Counterfeiting is a universal issue that no country in the world can afford to overlook. Globally, it now stands at 3.3% of global trade (according to the OECD report) and is impacting countries’ social and economic development. Even in the Covid-19 crisis, it has been observed that the criminals are taking advantage of the high market demand for personal protection and hygiene products and providing fake and sub-standard products which are a direct threat to our paramedical professionals, security volunteers, and society at large.

Highlights of the report

– The number of counterfeit incidents in India increased by 24% between 2018 to 2019.

– The top 10 sectors with the highest number of counterfeit cases reported include currency, FMCG, alcohol, pharma, documents, agriculture, infrastructure, automotive, tobacco, lifestyle, and apparel. Amongst these Currency, Alcohol, and FMCG continue to be the top three sectors with the highest counterfeit incidents in the last two years. Among these, the FMCG sector is most vulnerable as counterfeit incidents in the sector increased by 63% between 2018 (79) to 2019 (129).

– Uttar Pradesh, Bihar, Rajasthan, Madhya Pradesh, West Bengal, Punjab, Jharkhand, Delhi, Gujarat, and Uttarakhand are amongst top ten States which need urgent attention to frame anti-counterfeiting policy mechanism. UP continues at the top, followed by Bihar, Rajasthan, and together these three States represent almost 45% of the total counterfeit incidents reported in India in the last two years.

– Counterfeiting activities are not limited to, high-end luxury items. Common day to day items, including cumin seeds, mustard cooking oil, ghee, hair oil, soaps, baby care vaccines, and medicine, are increasingly reported counterfeited by criminals.

– A spike in cases being reported about fake hand sanitizers, masks, and PPE kits has been observed during the COVID crisis. Between February to April 2020, more than 150+ cases of counterfeit incidents had been reported, including Fake PPE kits, sanitizers, and masks.

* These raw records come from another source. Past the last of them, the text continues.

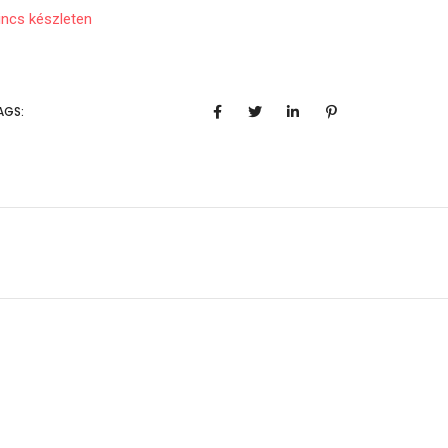
incs készleten
AGS: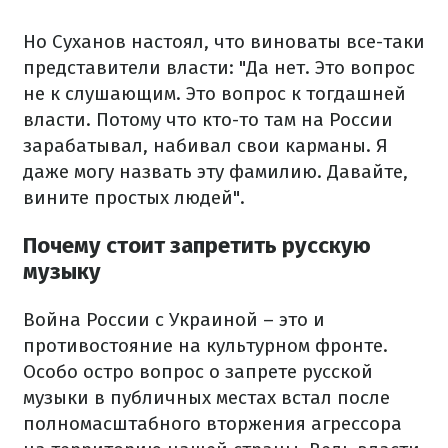
Но Суханов настоял, что виноваты все-таки
представители власти: "Да нет. Это вопрос
не к слушающим. Это вопрос к тогдашней
власти. Потому что кто-то там на России
зарабатывал, набивал свои карманы. Я
даже могу назвать эту фамилию. Давайте,
вините простых людей".
Почему стоит запретить русскую
музыку
Война России с Украиной – это и
противостояние на культурном фронте.
Особо остро вопрос о запрете русской
музыки в публичных местах встал после
полномасштабного вторжения агрессора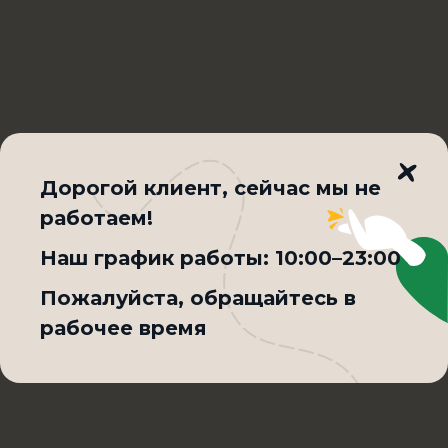
Дорогой клиент, cейчас мы не
работаем!
Наш график работы:
10:00–23:00
Горячий шоколад 400 мл
Пожалуйста, обращайтесь в
рабочее время
400 мл.
Товар недоступен по
выбранному условию
209₽
доставки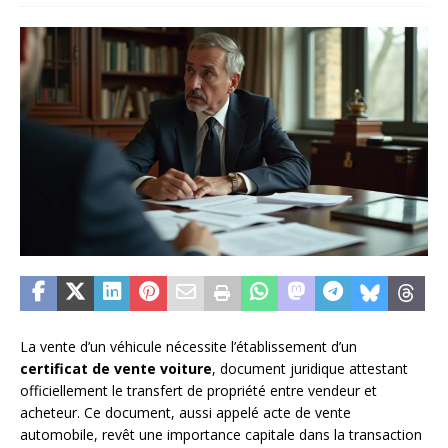
La vente d’un véhicule nécessite l’établissement d’un
certificat de vente voiture
, document juridique attestant
officiellement le transfert de propriété entre vendeur et
acheteur. Ce document, aussi appelé acte de vente
automobile, revêt une importance capitale dans la transaction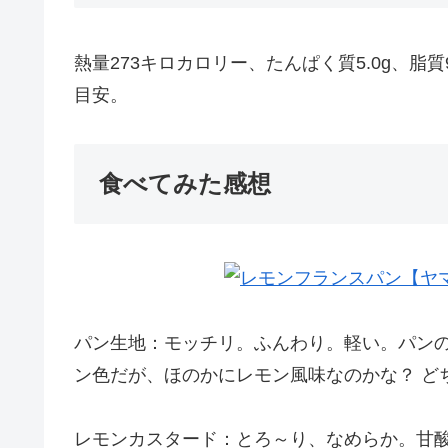
熱量273キロカロリー、たんぱく質5.0g、脂質9
目安。
食べてみた感想
パン生地：モッチリ。ふんわり。軽い。パン
ン色だが、ほのかにレモン風味なのかな？ ど
レモンカスタード：とろ～り、なめらか。甘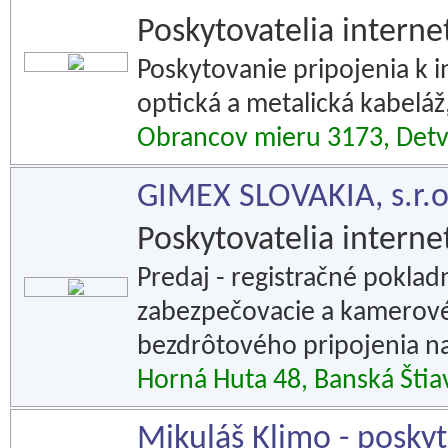
Poskytovatelia interne
Poskytovanie pripojenia k i
optická a metalická kabeláž,
Obrancov mieru 3173, Det
GIMEX SLOVAKIA, s.r.o
Poskytovatelia interne
Predaj - registračné poklad
zabezpečovacie a kamerové 
bezdrôtového pripojenia na
Horná Huta 48, Banská Štia
Mikuláš Klimo - posky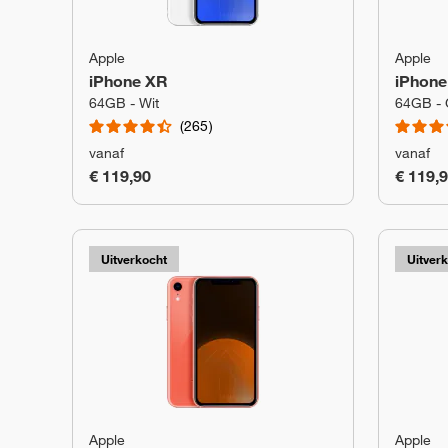
Apple
Apple
iPhone XR
iPhone
64GB - Wit
64GB - 
265
vanaf
vanaf
€ 119,90
€ 119,
Uitverkocht
Uitver
Apple
Apple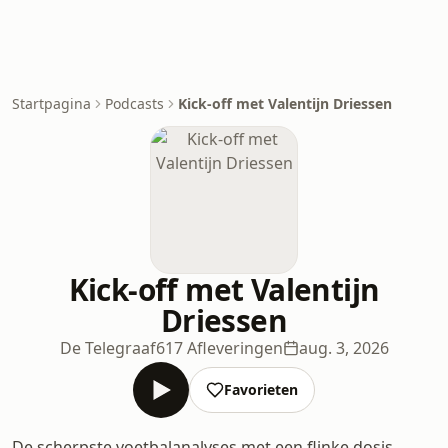
Startpagina
Podcasts
Kick-off met Valentijn Driessen
Kick-off met Valentijn
Driessen
De Telegraaf
617 Afleveringen
aug. 3, 2026
Favorieten
De scherpste voetbalanalyses met een flinke dosis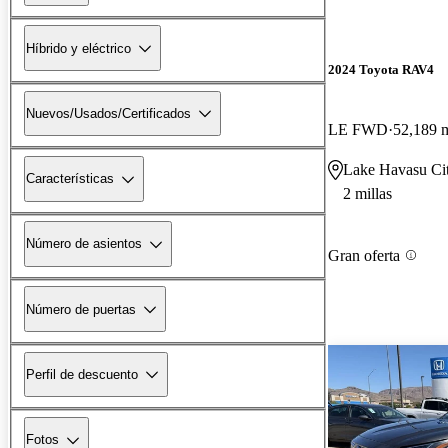
Híbrido y eléctrico
2024 Toyota RAV4
Nuevos/Usados/Certificados
LE FWD
52,189 m
Lake Havasu Ci
Características
2 millas
Número de asientos
Gran oferta
Número de puertas
Perfil de descuento
Fotos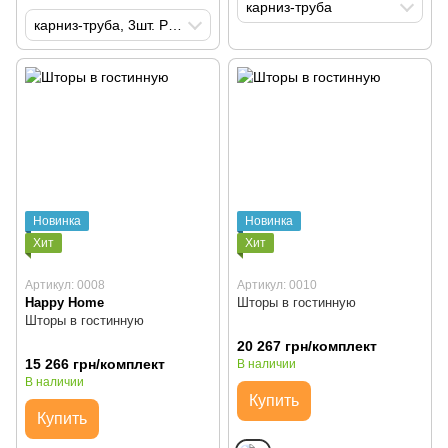
карниз-труба
карниз-труба, 3шт. Римская система
Новинка
Новинка
Хит
Хит
Артикул: 0008
Артикул: 0010
Happy Home
Шторы в гостинную
Шторы в гостинную
20 267 грн/комплект
15 266 грн/комплект
В наличии
В наличии
Купить
Купить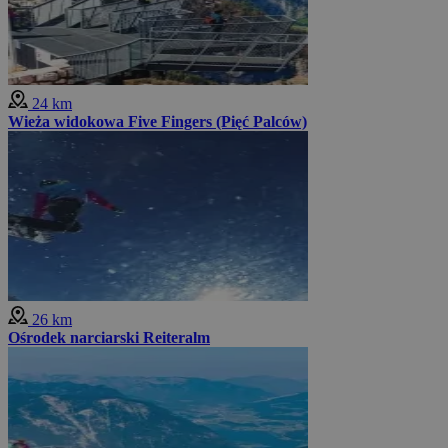
24 km
Wieża widokowa Five Fingers (Pięć Palców)
26 km
Ośrodek narciarski Reiteralm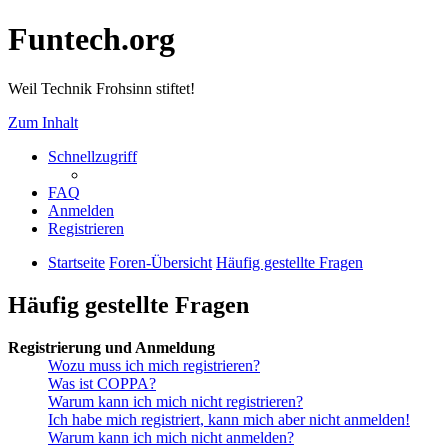
Funtech.org
Weil Technik Frohsinn stiftet!
Zum Inhalt
Schnellzugriff
FAQ
Anmelden
Registrieren
Startseite
Foren-Übersicht
Häufig gestellte Fragen
Häufig gestellte Fragen
Registrierung und Anmeldung
Wozu muss ich mich registrieren?
Was ist COPPA?
Warum kann ich mich nicht registrieren?
Ich habe mich registriert, kann mich aber nicht anmelden!
Warum kann ich mich nicht anmelden?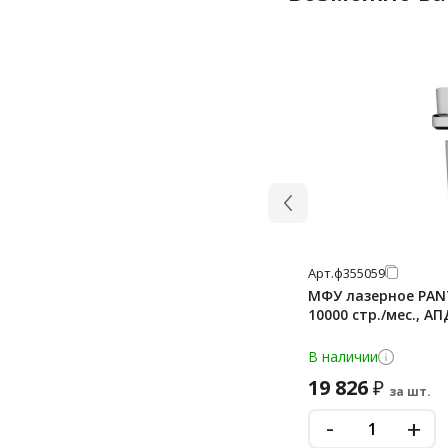
Арт.
ф355059
МФУ лазерное PANTU
10000 стр./мес., АПД
В наличии
19 826
₽
за шт.
-
+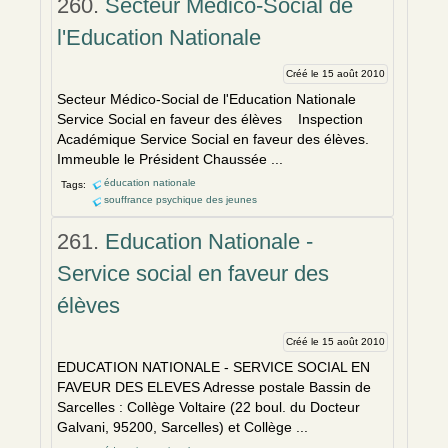
260.
Secteur Médico-Social de
l'Education Nationale
Créé le 15 août 2010
Secteur Médico-Social de l'Education Nationale
Service Social en faveur des élèves Inspection
Académique Service Social en faveur des élèves.
Immeuble le Président Chaussée ...
éducation nationale
Tags:
souffrance psychique des jeunes
261.
Education Nationale -
Service social en faveur des
élèves
Créé le 15 août 2010
EDUCATION NATIONALE - SERVICE SOCIAL EN
FAVEUR DES ELEVES Adresse postale Bassin de
Sarcelles : Collège Voltaire (22 boul. du Docteur
Galvani, 95200, Sarcelles) et Collège ...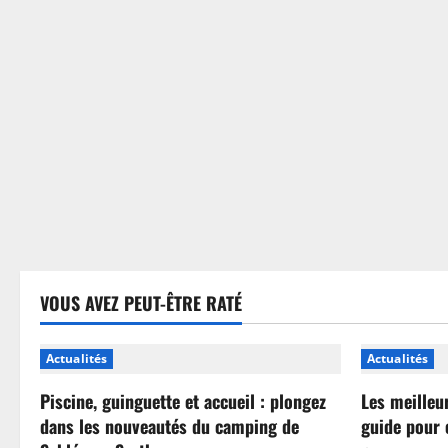
sans
se
tromper
VOUS AVEZ PEUT-ÊTRE RATÉ
Actualités
Actualités
Piscine, guinguette et accueil : plongez
Les meilleu
dans les nouveautés du camping de
guide pour 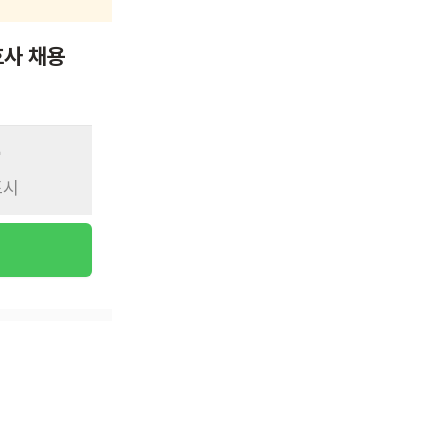
호사 채용
표시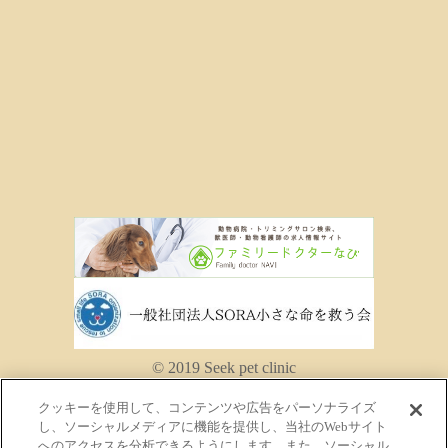
© 2019 Seek pet clinic
クッキーを使用して、コンテンツや広告をパーソナライズ
し、ソーシャルメディアに機能を提供し、当社のWebサイト
へのアクセスを分析できるようにします。また、ソーシャル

Nakul Pasricha, president, ASPA, said, “The trends call for immediate action. Counterfeit products across various sectors in India are causing over Rs 1 trillion (1 lakh crore) every year to our economy. The progress to date is not good enough to fight this crime of the 21st century. There is a need for an ongoing focus on building and nurturing authentication ecosystems in the country, and as an industry association, we are committed to that. The involvement and active participation of all stakeholders are extremely crucial in this, as a lot of awareness is required at the industry, government, and consumer level. The authentication environment will support the government’s “Make in India” initiative and its image globally, where trust is becoming an especially critical factor. We need to ensure that the “Make in India” products are genuine, safe, and secure until they are delivered to the end consumer ASPA is building up innovative tools to help policymakers on the need for action and legislation in fighting counterfeiting and this report is one of such tools”.